Kündigung der Privaten Krankenversicherung wegen Beitragserhöhung

Sven Hennig

Ich hatte bereits in meinem Blogbeitrag „Nicht voreilig kündigen bei Beitragsanpassung“ geschrieben, dass eine Kündigung gut zu überlegen ist und man sich generell zunächst Gedanken machen muss.

Dabei ist es zunächst wichtig die eigenen Ansprüche an „seine PKV“ genau festzulegen. Das geht aber nur dann, wenn Sie wissen was es gibt. Auf ein Auto übertragen bedeutet das bildlich: „Wenn Ihnen niemand sagt das es Autos mit einem Airbag gibt, wie sollten Sie darauf kommen das Sie einen brauchen/ haben wollen?“

Leider fallen solche „leidgeplagten“ Kunden dann wieder auf vermeintliche Berater herein, welche Ihnen das Blaue vom Himmel versprechen und so tun als wäre es alles noch viel besser, sicherer und vor allem billiger möglich.

Das ist Unsinn.

Ein Versicherter der zum Beispiel 5 Jahre in einem Tarif war, dieser aufgrund vieler Anpassungen verärgert ist und nun wechseln möchte, der kann im neuen Tarif fast nie weniger bezahlen als im bisherigen.
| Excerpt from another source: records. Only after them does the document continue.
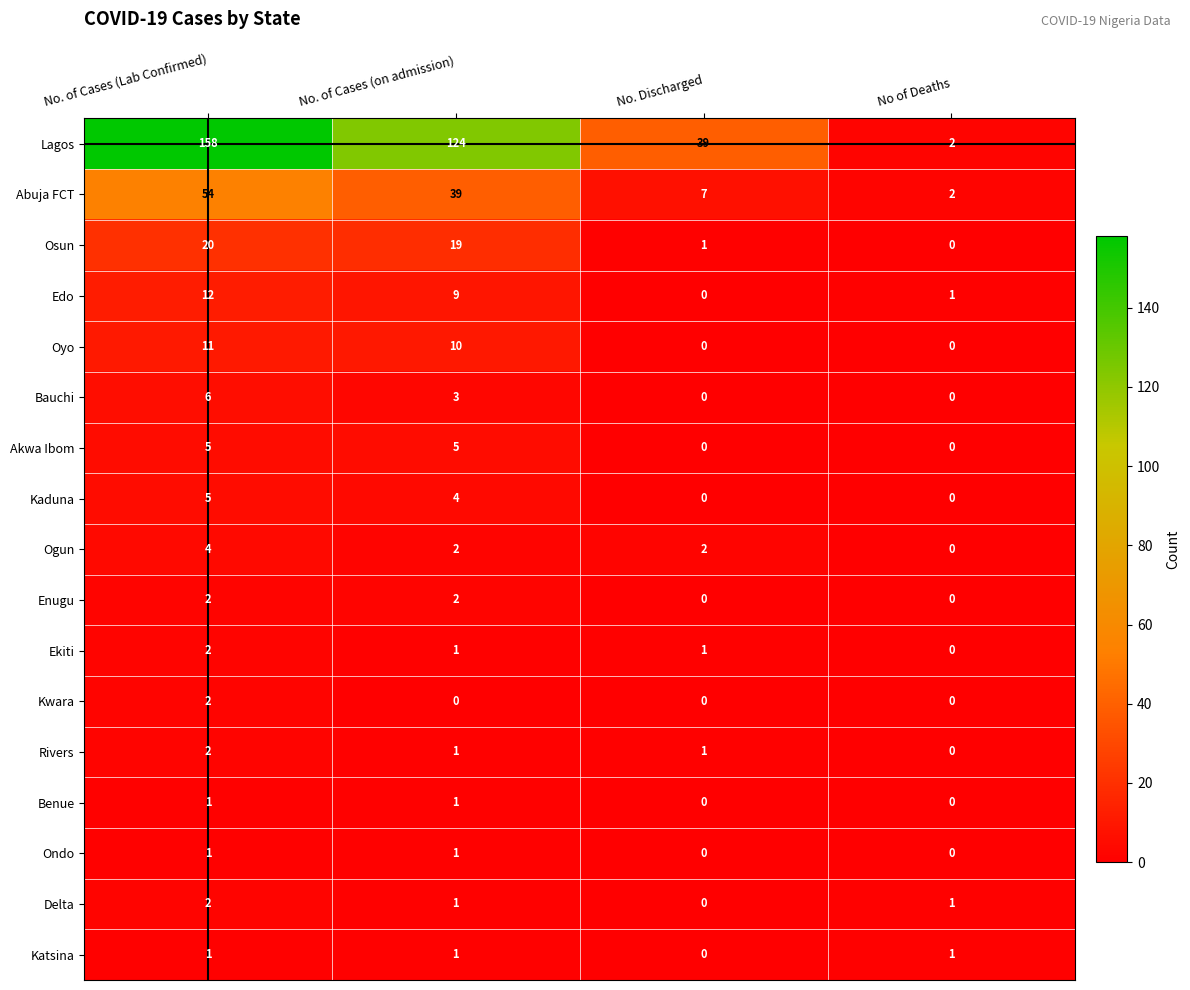

Count the Enugu values in the range 0 to 2.

4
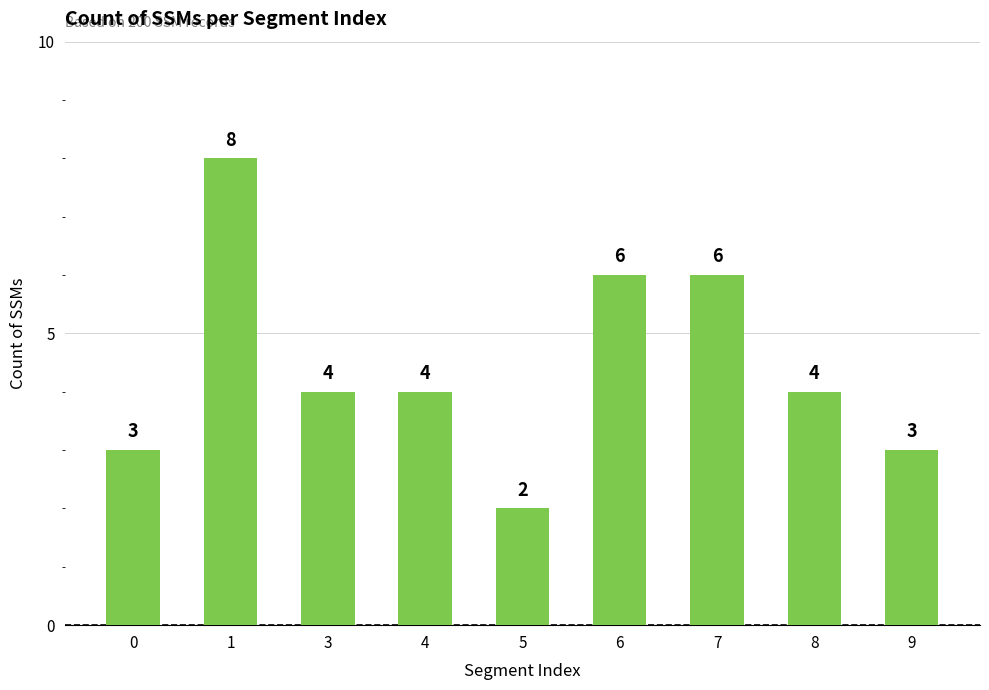

Between 1 and 4, which is larger?

1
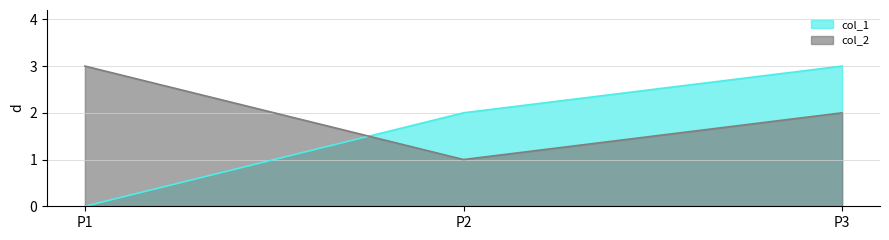

At which category is the sum across all series the highest?

P3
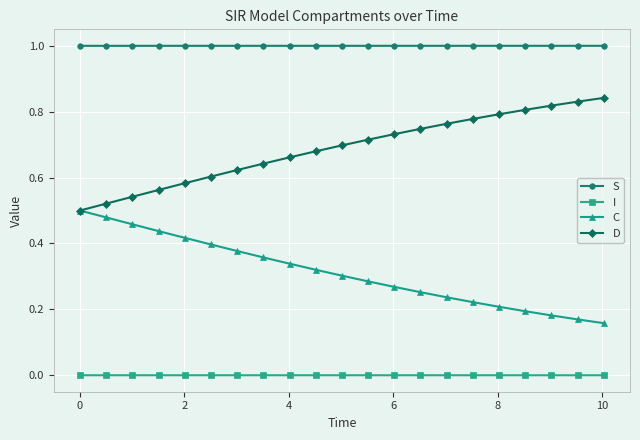

Which series has the largest total across all categories?

S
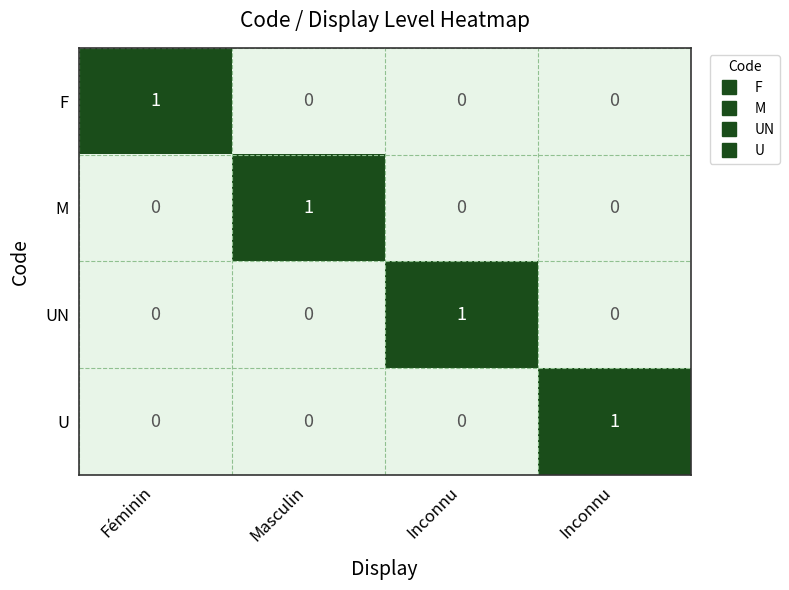

At how many categories does at least one series exceed 0?

4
Warum?

Stellen Sie sich ein Dreieck vor. An der einen Ecke steht „Leistungsumfang“ an der anderen „Beitragsstabilität“ und an der dritten „heutiger Preis“.  Glauben Sie ernsthaft das es Unternehmen gibt die alle drei Bereiche perfekt erfüllen könnten?

Das wäre wie ein Perpetuum Mobile. Wenn das tatsächlich ginge, wären denn dann nicht alle Menschen dort, und nur dort versichert?

Tarife die billiger sind als andere, aber (vermeintlich) gleiche Leistungen bieten, können unmöglich stabil sein. Auf welchen der drei Punkte Sie nun gern verzichten wollen, oder wo Sie am ehesten bereit sind Abstriche zu machen, das kann ich Ihnen nicht sagen. Aber alle drei Bereiche lassen sich nie erfüllen.

Erzählt Ihnen ein Berater das es beitragsstabiler, besser (von den Leistungen) und auch noch billiger geht, so tun Sie sich einen Gefallen und beenden Sie diese Art von Beratung- veralbern können Sie sich auch allein.

Aber was nun tun?

Nun, der Arbeitgeberzuschuss wird 2010 in der PKV nur unwesentlich angepasst. Somit ist vom Arbeitgeber nicht viel mehr „zu holen“. OK, durch das Bürgerentlastungsgesetz kommt ein Teil der Beiträge bei der Einkommensteuererklärung „wieder zurück“. Auch das hilft derzeit nicht.

Da hilft nur eins: Tarif analysieren, Umstellungsangebote prüfen (damit meine ich sowohl die der eigenen Gesellschaft als auch die von Alternativen) und HANDELN.

Entscheiden und handeln müssen Sie binnen 4 Wochen nach Zugang der Erhöhungsmitteilung. Geht diese verloren oder haben Sie diese nicht erhalten, so werden Sie mit der Abbuchung im Januar davon erfahren, auch dann gelten die 4 Wochen.

Sollten Sie nun glauben Sie schicken mir eine Anfrage und ich nennen Ihnen im Gegenzug den passenden Tarif, so muss ich Sie leider enttäuschen. Denn kenne ich auch nicht.

Gemeinsam ist es aber möglich einen passenden Tarif zu finden, der Ihren Ansprüchen entspricht und das größtmögliche Potential für human steigende Beiträge bietet. Steigen werden die Beiträge bei allen Anbietern. Die Frage ist nur wann, wie schnell und bis wohin.

Und eins noch:

Wenn Sie heute in einen Tarif wechseln der 4 Jahre beitragsstabil (also ohne Anpassung) war, wie wahrscheinlich ist es denn dann wohl, das genau dieser in 2011 angepasst wird? Hinterfragen Sie dieses mal bei Ihrem Berater.